--- YOUR TASKS ---
A – In the piece on work and traditional communities, what does the writer say has been falling apart at an alarming rate since women began joining paid employment en masse?
B – Repeat everything in the piece on work and traditional communities from "Have you ever" down to "and visiting, doesn't.".

--- EXTRACT TO READ ---
-=-=-=-=-

"She needs to get a life - she needs to take a job and to socialise with her colleagues instead of her mother/sister/husband/whatever."
Have you ever heard this one? May be, it was even addressed to you. Apparently, a bunch of coworkers is a modern substitute for ties of blood and friendship. Spending a day with you mother or sister or even a neighbour lady, isn't "real life". "Real life" only happens when one is engaged in paid employment, whatever it is. A lady scrubbing the toilets after regular work hours when the company building is empty participates in "real life". A lady taking her children to visit Granny, spending the whole day talking and visiting, doesn't.
Yes, I know it doesn't make any sense. Or, does it? It does when you understand that behind this very real glamorisation of the workplace lurks something sinister: namely, another attack on the traditional communities. They are falling apart at an alarming rate since women started joining paid employment en masse. Because to build and maintain friendships one needs to invest time in them and that's one luxury a modern two-income family doesn't usually possess. You can even be in the position to meet new people through your job but what's the point when there is no time to really hang around, do things together and get to know each other?

-=-=-=-=-

--- DATASET CONTENT ---
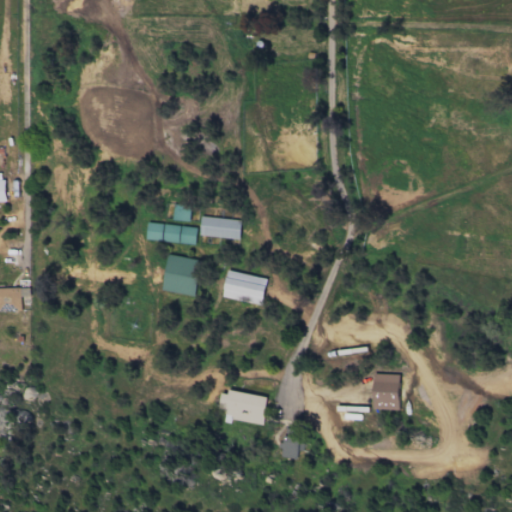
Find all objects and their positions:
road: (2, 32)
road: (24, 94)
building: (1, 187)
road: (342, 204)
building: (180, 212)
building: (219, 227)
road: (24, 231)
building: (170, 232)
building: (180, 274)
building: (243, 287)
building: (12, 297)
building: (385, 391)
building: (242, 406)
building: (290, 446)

-=-=-=-=-

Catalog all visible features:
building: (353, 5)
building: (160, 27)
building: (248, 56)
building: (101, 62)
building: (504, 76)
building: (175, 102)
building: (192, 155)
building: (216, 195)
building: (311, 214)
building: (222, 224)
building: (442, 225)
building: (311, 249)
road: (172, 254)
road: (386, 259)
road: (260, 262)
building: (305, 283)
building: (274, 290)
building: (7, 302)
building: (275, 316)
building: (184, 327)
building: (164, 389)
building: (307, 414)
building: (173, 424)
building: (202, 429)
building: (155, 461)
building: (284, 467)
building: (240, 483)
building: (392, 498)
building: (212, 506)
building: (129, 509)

-=-=-=-=-

--- PER-TASK OUTPUTS ---
A – Traditional communities.

B –
Have you ever heard this one? May be, it was even addressed to you. Apparently, a bunch of coworkers is a modern substitute for ties of blood and friendship. Spending a day with you mother or sister or even a neighbour lady, isn't "real life". "Real life" only happens when one is engaged in paid employment, whatever it is. A lady scrubbing the toilets after regular work hours when the company building is empty participates in "real life". A lady taking her children to visit Granny, spending the whole day talking and visiting, doesn't.